For NECEC opponents and the political action committees they formed to fight the project – No CMP Corridor and Mainers For Local Power – it’s a more complicated calculus.

The largest financial contributor at $20 million is NextEra Energy Resources, which owns the Seabrook Station nuclear power plant in New Hampshire. Calpine and Vistra Energy, both of which own natural gas-fired power plants in Maine, together have chipped in more than $5 million. Each would lose money competing in the regional wholesale electricity market against NECEC’s cheaper power.

Clearing a 53-mile transmission corridor in forest of national significance for power of disputed origins has motivated the Natural Resources Council, the Sierra Club and the Appalachian Mountain Club to join forces with energy interests they typically might oppose.

Rounding out the opposition were residents who, among other things, don’t like or trust CMP, don’t want to see more power lines in the Upper Kennebec Valley or are against the massive reservoirs already created by Hydro-Quebec on the lands of indigenous people.

WHAT IS NECEC?

NECEC is a high-voltage, direct-current transmission line with a capacity of 1,200 megawatts, enough energy to run roughly 1 million homes. It would carry energy from Quebec to an alternate-current converter station in Lewiston, where it would enter the New England electric grid. It’s being built largely for the benefit of Massachusetts electric customers, who will pay the $1 billion cost.

The 145-mile route is on land owned or controlled by CMP, except for a one-mile patch through Maine public lands near The Forks.

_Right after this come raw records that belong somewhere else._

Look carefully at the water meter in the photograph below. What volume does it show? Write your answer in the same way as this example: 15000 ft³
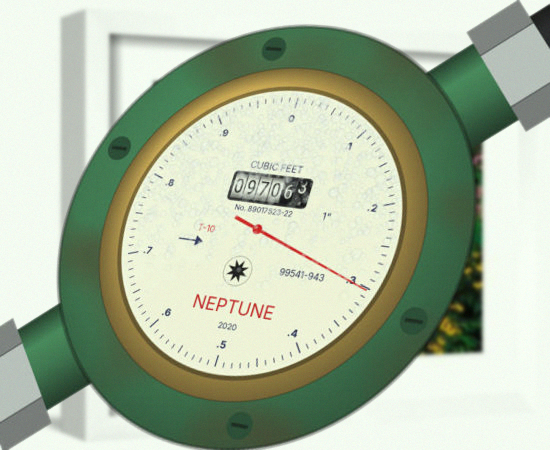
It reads 97063.30 ft³
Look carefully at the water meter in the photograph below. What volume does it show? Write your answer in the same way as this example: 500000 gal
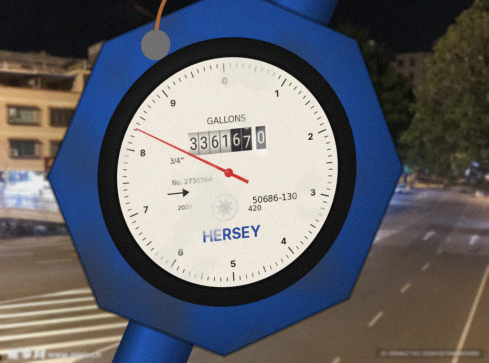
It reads 3361668.3 gal
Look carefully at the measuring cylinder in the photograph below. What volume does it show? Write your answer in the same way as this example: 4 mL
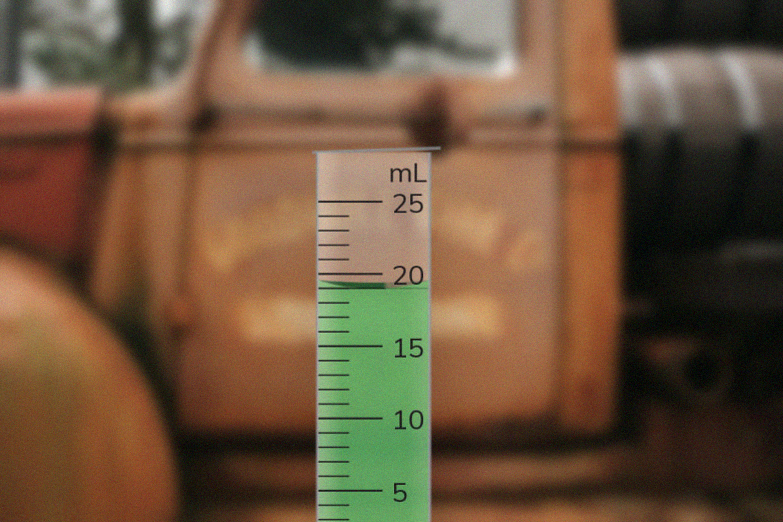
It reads 19 mL
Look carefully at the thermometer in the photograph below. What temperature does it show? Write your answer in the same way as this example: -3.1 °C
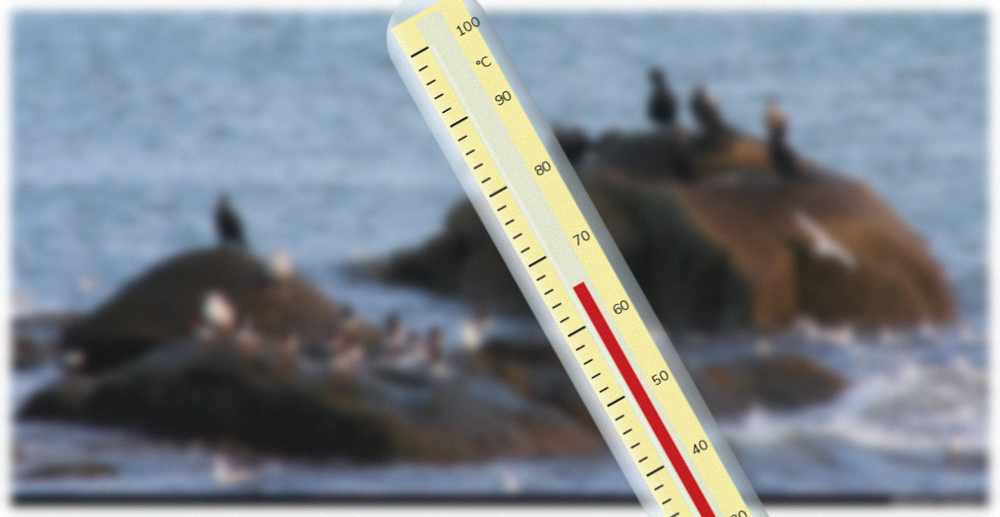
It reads 65 °C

Two-thirds of the route follows existing CMP power line corridors, some of which are being widened up to 75 feet to accommodate another set of poles.

A 53-mile stretch between The Forks and the Quebec border bisects undeveloped commercial forest. The area has been logged for generations but has high-value qualities for wildlife, recreation and biodiversity. Permits require the power corridor in this section to be no more than 54 feet wide. Fewer than 1,000 acres are being cleared in total for the project.